Corruption et manque de moyens dans le système de santé algérien

La santé en Algérie est un sujet de préoccupation majeure pour la société civile. Récemment, des rapports ont mis en lumière les inégalités et les défis financiers auxquels est confronté le système de santé du pays. Selon franceinfo, le système de santé algérien, pourtant gratuit, souffre de corruption, de manque de moyens et d’inégalités flagrantes.

Une crise chronique

Le système de santé algérien est souvent décrit comme étant en crise chronique. Les hôpitaux publics manquent cruellement de ressources, que ce soit en termes de personnel, d’équipements ou de médicaments. Les patients se plaignent régulièrement de la qualité des soins, des longues attentes et des conditions sanitaires précaires. La corruption est également un problème endémique, avec des cas fréquents de pots-de-vin et de détournements de fonds.

D’après l’APS, Ait Messaoudene a récemment mis en avant à Genève l’engagement de l’Algérie en faveur des principes de solidarité internationale et de justice sanitaire. Cependant, ces principes semblent difficiles à appliquer sur le terrain, où les réalités sont souvent bien différentes des discours officiels.

Un financement inégal

Le financement de la santé en Algérie est un autre point de discorde. Human Rights Watch a révélé des inégalités de financement dans le monde, et l’Algérie n’échappe pas à cette tendance. Les régions rurales et éloignées sont souvent les plus affectées, avec des infrastructures médicales limitées et un accès restreint aux soins de santé. Cette situation est aggravée par le manque de transparence dans la gestion des fonds publics destinés à la santé.

Le Soir d’Algérie a récemment annoncé le coup d’envoi de la campagne nationale de vaccination antigrippale pour le 21 octobre. Bien que cette initiative soit louable, elle souligne également les disparités existantes. Les campagnes de vaccination sont souvent mieux organisées dans les grandes villes comme Alger, tandis que les zones rurales sont souvent laissées pour compte.

La pandémie de Covid-19 : un révélateur

La pandémie de Covid-19 a été un révélateur des failles du système de santé algérien. Allo Docteurs a rapporté que l’Algérie est passée au stade 3 de l’épidémie sans confinement, mettant à rude épreuve les capacités du système de santé. La gestion de la pandémie a mis en lumière les carences en termes de préparation et de réponse aux crises sanitaires.

Le même média a également indiqué que l’Algérie n’est pas encore sûre de partager ses vaccins anti-Covid avec la Tunisie, ce qui soulève des questions sur la solidarité régionale et la coopération internationale en matière de santé.

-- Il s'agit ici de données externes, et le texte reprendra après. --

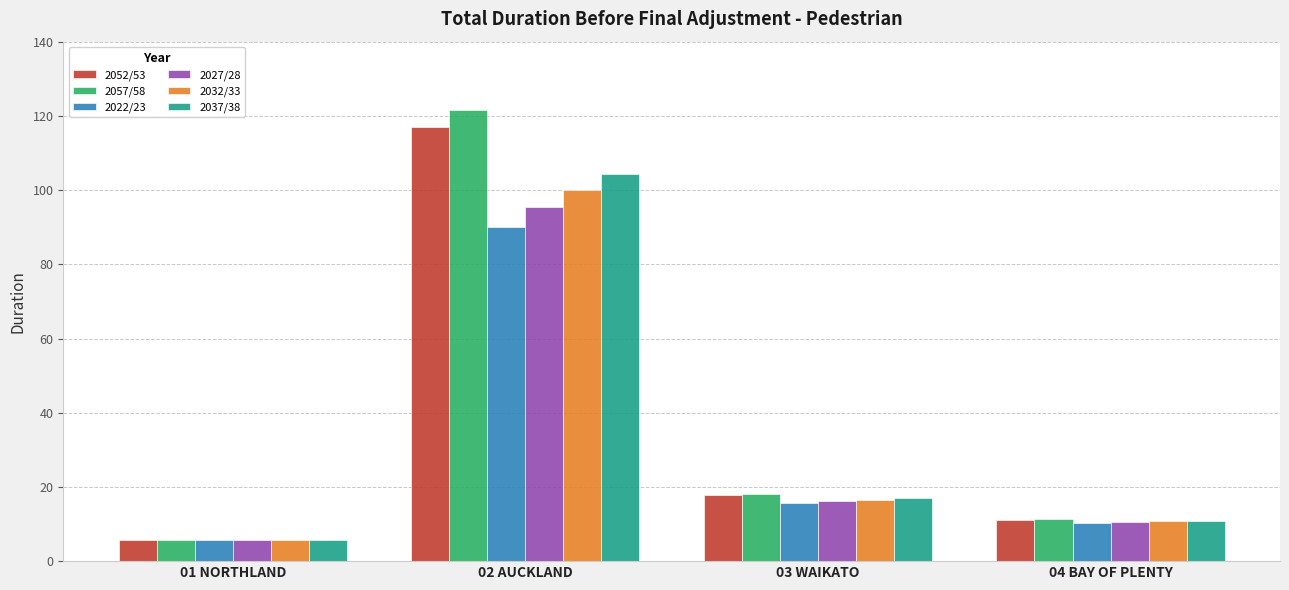

Reading right to left, transcribe all the data shown in this chart.

2052/53: 11.2	17.8	117.1	5.8
2057/58: 11.3	18.1	121.5	5.8
2022/23: 10.3	15.7	90.0	5.6
2027/28: 10.6	16.2	95.5	5.7
2032/33: 10.7	16.6	100.1	5.7
2037/38: 10.9	16.9	104.3	5.7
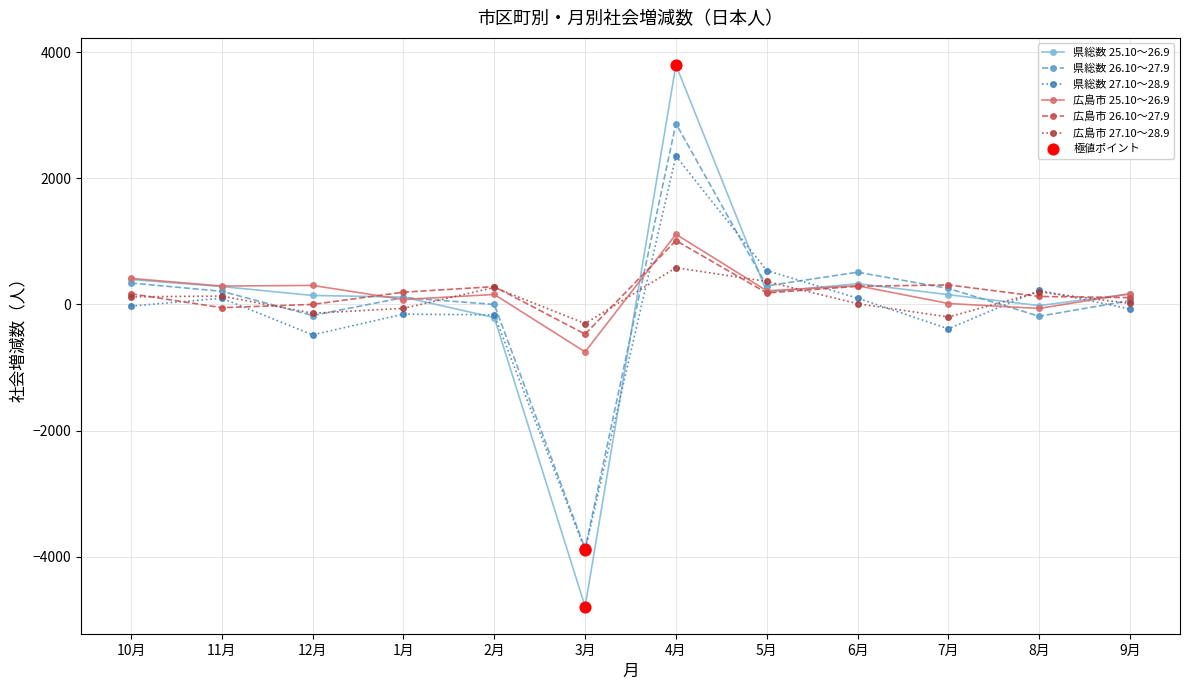

At which category is the sum across all series the highest?

4月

Les voies de l'amélioration

Pour améliorer la situation, plusieurs voies sont envisageables. La lutte contre la corruption doit être une priorité, avec des mécanismes de contrôle et de transparence renforcés. Le financement de la santé doit être rééquilibré pour garantir un accès équitable aux soins pour tous les citoyens, quelle que soit leur région de résidence.

Le forum de haut niveau sur le financement durable de la santé, organisé par la United Nations Economic Commission for Africa, a mis en avant des solutions possibles. Selon Claver Gatete, une meilleure gestion des ressources et une coopération internationale accrue peuvent contribuer à améliorer la situation.

Conclusion

La crise du système de santé en Algérie est un défi complexe qui nécessite une approche multidimensionnelle. La société civile, les autorités et les partenaires internationaux doivent collaborer pour trouver des solutions durables. L’engagement de l’Algérie en faveur de la justice sanitaire doit se traduire par des actions concrètes sur le terrain, afin de garantir un accès équitable et de qualité aux soins de santé pour tous les citoyens.